Problem requirements:
Below are some records; give them all again exactly, but not the pictures.

Records for this task:
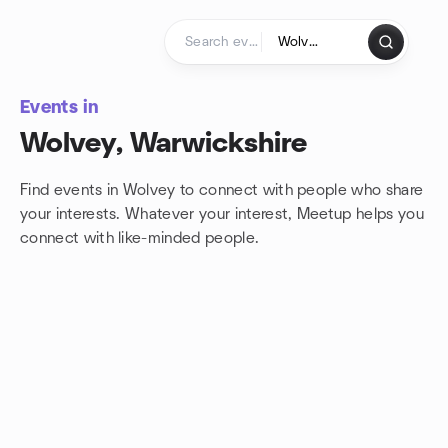
Skip to content
Homepage
Events in
Wolvey, Warwickshire
Find events in Wolvey to connect with people who share
your interests. Whatever your interest, Meetup helps you
connect with
like-minded people.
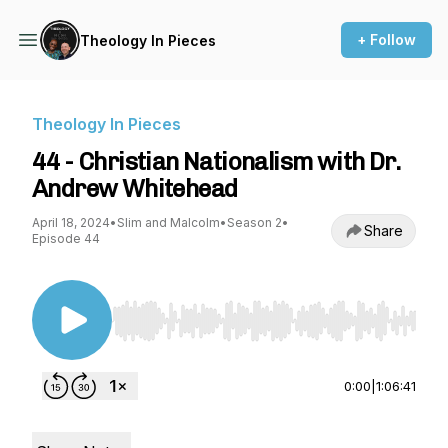
+ Follow
Theology In Pieces
Theology In Pieces
44 - Christian Nationalism with Dr.
Andrew Whitehead
April 18, 2024
•
Slim and Malcolm
•
Season 2
•
Share
Episode 44
Use Left/Right to seek, Home/End to jump to st
0:00
|
1:06:41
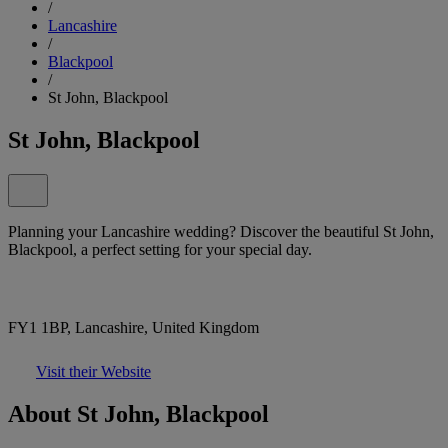
/
Lancashire
/
Blackpool
/
St John, Blackpool
St John, Blackpool
Planning your Lancashire wedding? Discover the beautiful St John,
Blackpool, a perfect setting for your special day.
FY1 1BP, Lancashire, United Kingdom
Visit their Website
About St John, Blackpool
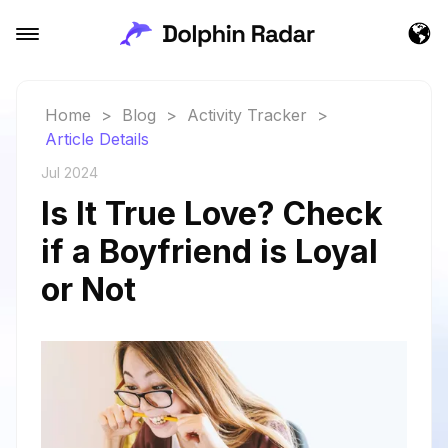
Home
>
Blog
>
Activity Tracker
>
Article Details
Jul 2024
Is It True Love? Check
if a Boyfriend is Loyal
or Not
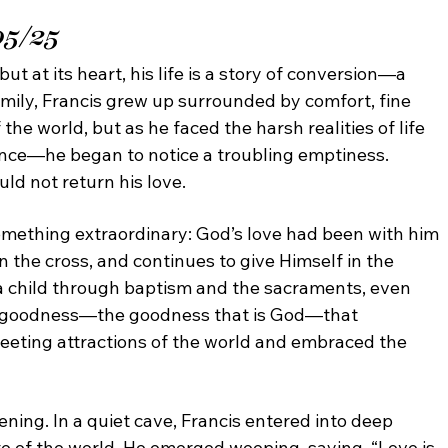
05/25
but at its heart, his life is a story of conversion—a
mily, Francis grew up surrounded by comfort, fine
f
the world, but as he faced the harsh realities of life
tence—
he began to notice a troubling emptiness.
ould not return
his love.
mething extraordinary: God’s love had been
with him
n the cross, and continues to give Himself
in the
a child through baptism and the sacraments,
even
s goodness—the goodness that is God—that
leeting attractions of the world and embraced the
ning. In a quiet cave, Francis entered into
deep
te of the world. He emerged weeping, saying,
“Love is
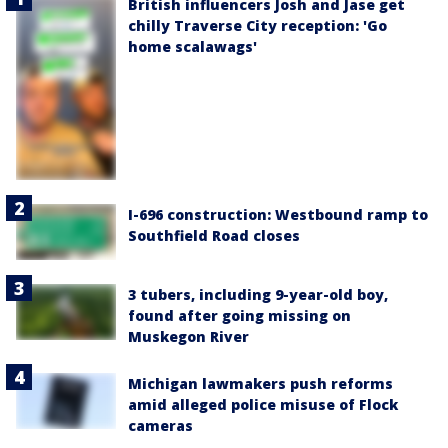
British influencers Josh and Jase get
chilly Traverse City reception: 'Go
home scalawags'
I-696 construction: Westbound ramp to
Southfield Road closes
3 tubers, including 9-year-old boy,
found after going missing on
Muskegon River
Michigan lawmakers push reforms
amid alleged police misuse of Flock
cameras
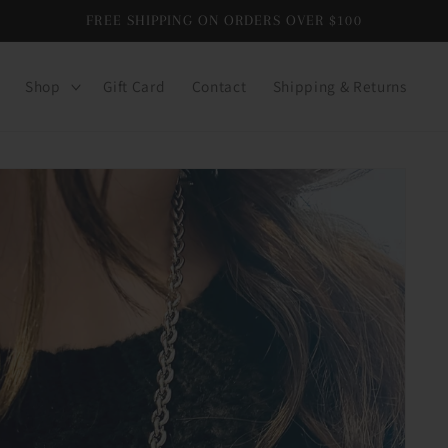
FREE SHIPPING ON ORDERS OVER $100
Shop
Gift Card
Contact
Shipping & Returns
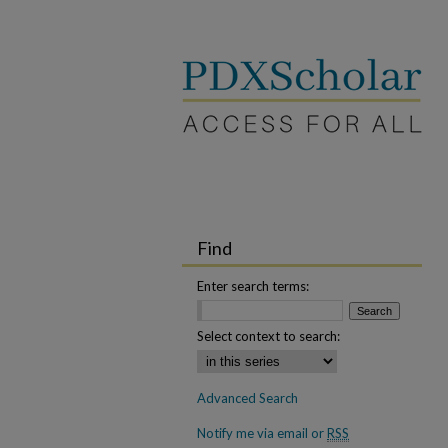
Find
Enter search terms:
Select context to search:
Advanced Search
Notify me via email or
RSS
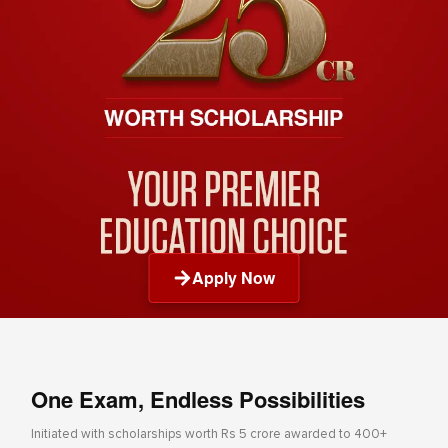
Apply Now
One Exam, Endless Possibilities
Initiated with scholarships worth Rs 5 crore awarded to 400+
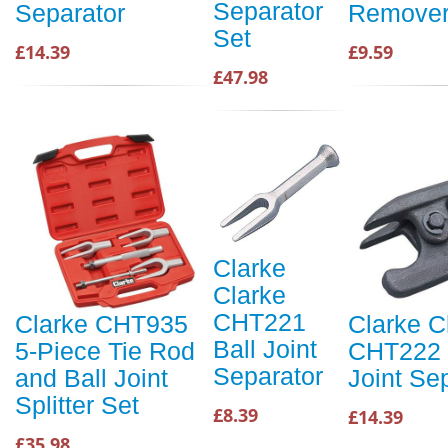
Separator
Separator
Remove
Set
£14.39
£9.59
£47.98
Clarke
Clarke
CHT221
Clarke CHT935
Clarke C
Ball Joint
5-Piece Tie Rod
CHT222 
Separator
and Ball Joint
Joint Se
Splitter Set
£8.39
£14.39
£35.98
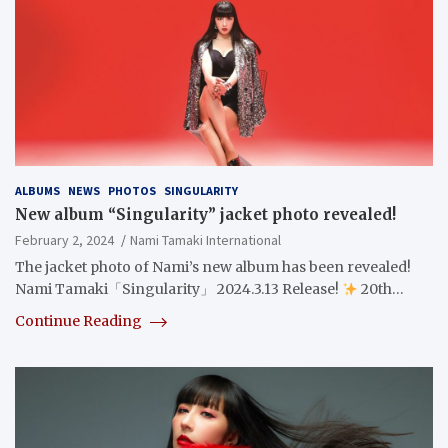
ALBUMS
NEWS
PHOTOS
SINGULARITY
New album “Singularity” jacket photo revealed!
February 2, 2024
Nami Tamaki International
The jacket photo of Nami’s new album has been revealed!
Nami Tamaki「Singularity」 2024.3.13 Release!
20th…
Continue Reading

Written solution:
Skip to content
Homepage
Events in
Wolvey, Warwickshire
Find events in Wolvey to connect with people who share
your interests. Whatever your interest, Meetup helps you
connect with
like-minded people.
+ Follow
Theology In Pieces
Theology In Pieces
44 - Christian Nationalism with Dr.
Andrew Whitehead
April 18, 2024
•
Slim and Malcolm
•
Season 2
•
Share
Episode 44
Use Left/Right to seek, Home/End to jump to st
0:00
|
1:06:41
/
Lancashire
/
Blackpool
/
St John, Blackpool
St John, Blackpool
Planning your Lancashire wedding? Discover the beautiful St John,
Blackpool, a perfect setting for your special day.
FY1 1BP, Lancashire, United Kingdom
Visit their Website
About St John, Blackpool
Home
>
Blog
>
Activity Tracker
>
Article Details
Jul 2024
Is It True Love? Check
if a Boyfriend is Loyal
or Not
05/25
but at its heart, his life is a story of conversion—a
mily, Francis grew up surrounded by comfort, fine
f
the world, but as he faced the harsh realities of life
tence—
he began to notice a troubling emptiness.
ould not return
his love.
mething extraordinary: God’s love had been
with him
n the cross, and continues to give Himself
in the
a child through baptism and the sacraments,
even
s goodness—the goodness that is God—that
leeting attractions of the world and embraced the
ning. In a quiet cave, Francis entered into
deep
te of the world. He emerged weeping, saying,
“Love is
British influencers Josh and Jase get
chilly Traverse City reception: 'Go
home scalawags'
I-696 construction: Westbound ramp to
Southfield Road closes
3 tubers, including 9-year-old boy,
found after going missing on
Muskegon River
Michigan lawmakers push reforms
amid alleged police misuse of Flock
cameras
FREE SHIPPING ON ORDERS OVER $100
Shop
Gift Card
Contact
Shipping & Returns
Find
Enter search terms:
Select context to search:
Advanced Search
Notify me via email or
RSS
Apply Now
One Exam, Endless Possibilities
Initiated with scholarships worth Rs 5 crore awarded to 400+
Separator
Separator
Remove
Set
£14.39
£9.59
£47.98
Clarke
Clarke
CHT221
Clarke CHT935
Clarke C
Ball Joint
5-Piece Tie Rod
CHT222 
Separator
and Ball Joint
Joint Se
Splitter Set
£8.39
£14.39
£35.98
ALBUMS
NEWS
PHOTOS
SINGULARITY
New album “Singularity” jacket photo revealed!
February 2, 2024
Nami Tamaki International
The jacket photo of Nami’s new album has been revealed!
Nami Tamaki「Singularity」 2024.3.13 Release!
20th…
Continue Reading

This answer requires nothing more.